TOP ABSTRACT INTRODUCTION EXPERIMENTAL PROCEDURES RESULTS AND DISCUSSION CONCLUSIONS REFERENCES

 
Hydroxyquinol (1,2,4-trihydroxybenzene) (HQ)¹ is one of the central intermediates in the degradation of a large variety of aromatic compounds. It has been detected in the breakdown of 4-hydroxybenzoate, resorcinol, salicylate, vanillate, benzoate, protocatechuate, and gentisate, by fungi such as Trichosporon cutaneum or Phanerochaete chrysosporium (1–3). In bacteria HQ has been identified as an intermediate in the degradation of mononuclear hydroxyaromatic compounds such as resorcinol and 2,4-dihydroxybenzoate (4, 5) or amino-hydroxyaromatic compounds such as 4-aminophenol (6) as well as in the degradation of hydroxylated biaryl ethers such as 2-hydroxydibenzo-p-dioxin and 3-hydroxydibenzofuran (7). HQ also occurs in the catabolic pathways of aromatic compounds carrying nitro groups such as in 3- and 4-nitrophenol or as 4-nitrocatechol (8–12).

HQ and its chloro-substituted derivatives 5-chlorohydroxyquinol (5CHQ) and 6-chlorohydroxyquinol (6CHQ) play an especially important role in the bacterial degradation of phenols or phenoxyacetates carrying a chloro-substituent in para position to the OH or OCH₂COO^– group, respectively. Thus, pentachlorophenol by rhodococci and mycobacteria has been reported to be degraded via HQ (13–16), whereas in Sphingobium chlorophenolicum (Sphingomonas chlorophenolica) already the 2,6-dichloroquinol appears to be subject to ring cleavage and, in contrast to earlier reports, no 6CHQ is formed (17).
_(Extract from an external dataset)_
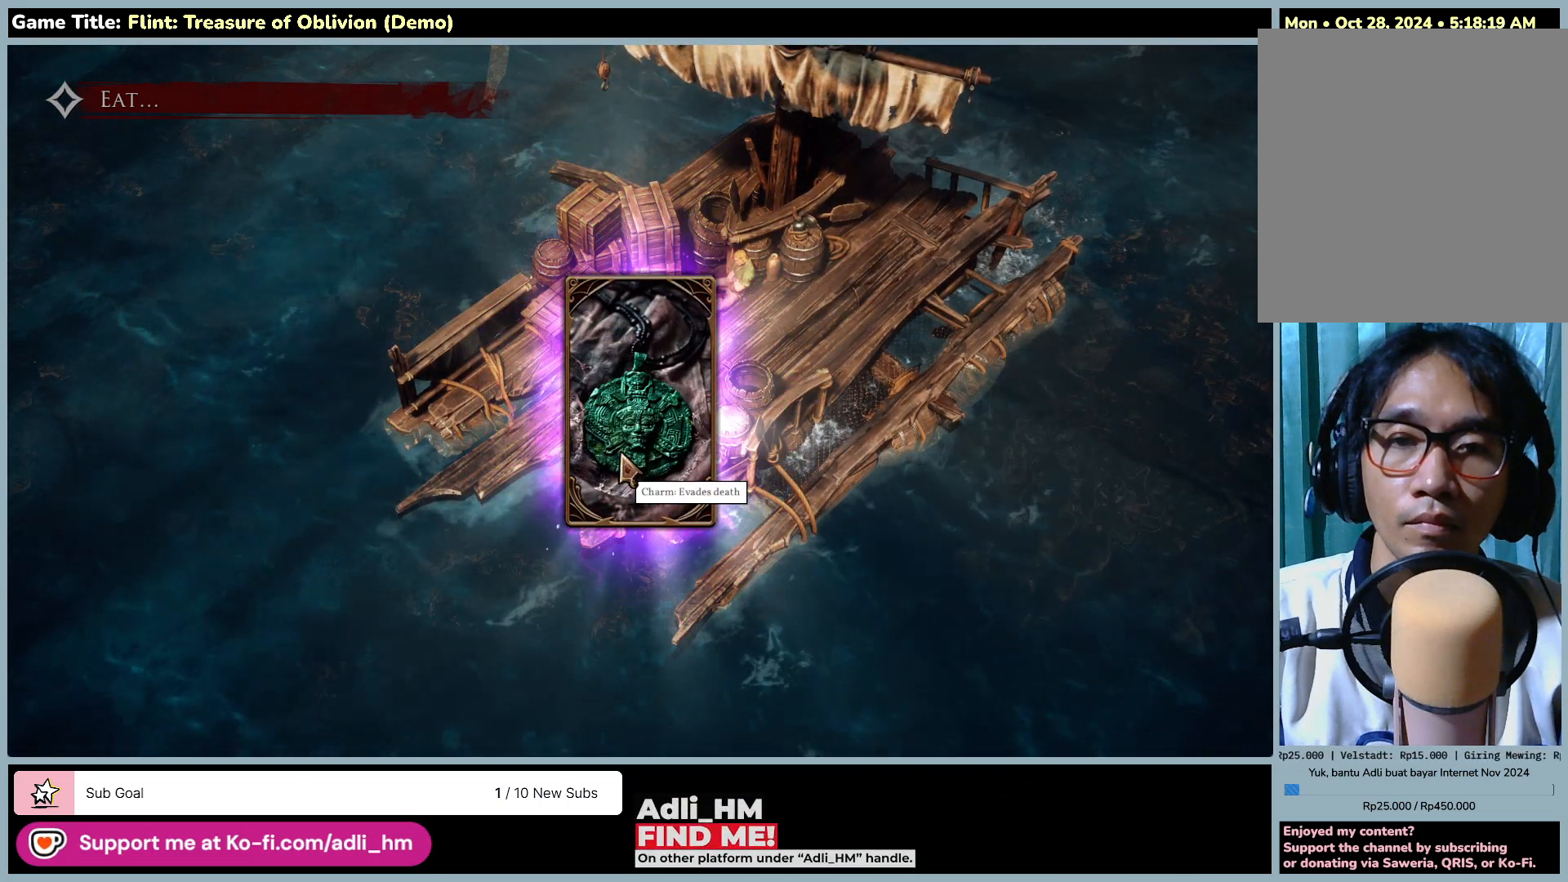
{"keys": [], "mouse": [], "events": []}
On the contrary, for 2,4,6-trichlorophenol breakdown 6CHQ has been suggested as an intermediate for Streptomyces rochei 303 as well as several Gram-negative bacteria (18–24). 2,6-Dichlorophenol can also be degraded via 6CHQ, whereas 2,4-dichlorophenol, 4- and 2-chlorophenol by 2,4,6-trichlorophenol-induced cells may be transformed on the same pathway, but yielding HQ as a ring cleavage substrate (18, 19, 24). In 2,4,5-trichlorophenoxyacetate degradation by Burkolderia (Pseudomonas) cepacia AC1100 5CHQ and HQ are formed sequentially as intermediates (25). Although 3,5-dichlorohydroxyquinol was found to be an intermediate of 2,4-dichlorophenoxyacetate degradation by Nocardioides simplex 3E, HQ may also be involved as a ring cleavage substrate (26, 27).
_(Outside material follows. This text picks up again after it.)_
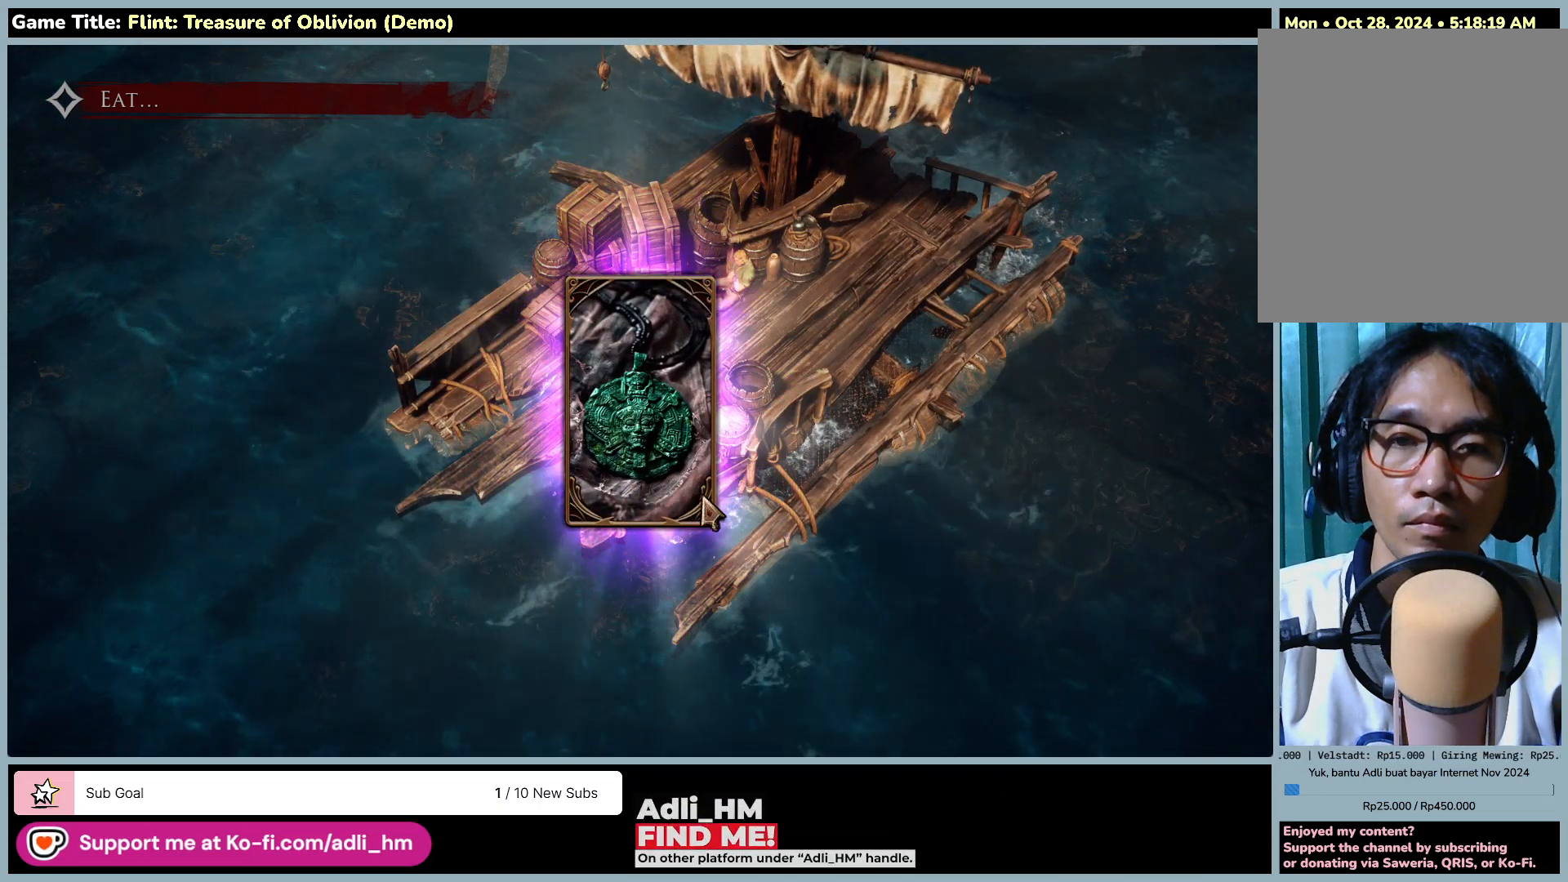
{"keys": [], "mouse": ["left"], "events": [[333, "mouse_left", "down"]]}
HQs are degraded aerobically by specialized intradiol ring-cleaving dioxygenases; the most studied enzymes from this family are the protocatechuate 3,4-dioxygenases (3.4-PCDs), the catechol 1,2-dioxygenases (1,2-CTDs), and the chlorocatechol 1,2-dioxygenases (1,2-CCDs) which generally possess distinctive substrate specificities (28). The hydroxyquinol 1,2-dioxygenases (1,2-HQDs hereafter) catalyze the intradiol cleavage of hydroxyquinols to form 3-hydroxy-cis,cis-muconates, which occur in solution in the keto form, i.e. as maleylacetate (Scheme 1) (29).
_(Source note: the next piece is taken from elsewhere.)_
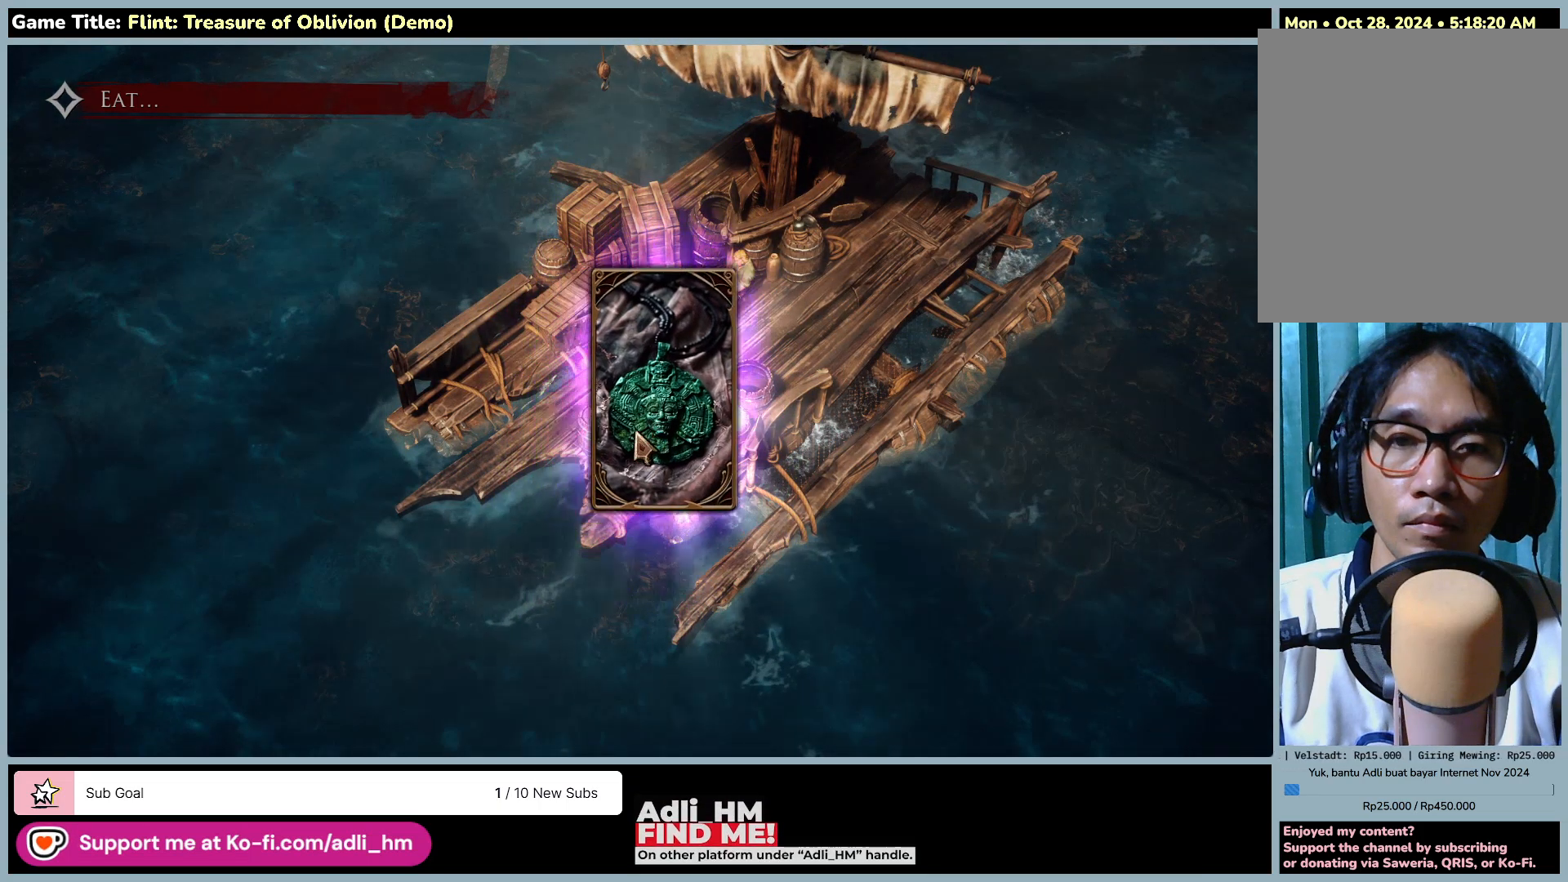
{"keys": [], "mouse": [], "events": [[150, "mouse_left", "up"]]}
Several 1,2-HQDs have been purified and characterized from a variety of microorganisms such as Gram-negative bacteria (B. cepacia AC1100, Azotobacter sp. GP1, Ralstonia pickettii DTP0602, Burkholderia sp. strain AK-5), Gram-positive bacteria (S. rochei 303, N. simplex 3E, Arthrobacter sp. strain BA-5-17) and also from fungi (T. cutaneum, P. chrysosporium), but very little is known about the factors controlling substrate specificity for this novel group of intradiol dioxygenases (1, 2, 6, 20, 24, 25, 30–32). 1,2-HQD from N. simplex 3E is a homodimer with a molecular weight of about 65,000, containing Fe(III) ions essential for its activity with quaternary structure ( Fe(III))₂ (30). X-ray absorption spectroscopy studies showed that in the native enzyme as well as in the enzyme-substrate complex, the iron is pentacoordinated, with an average Fe-L distance of 1.93 Å and that histidines are present in the metal coordination sphere (2, 33).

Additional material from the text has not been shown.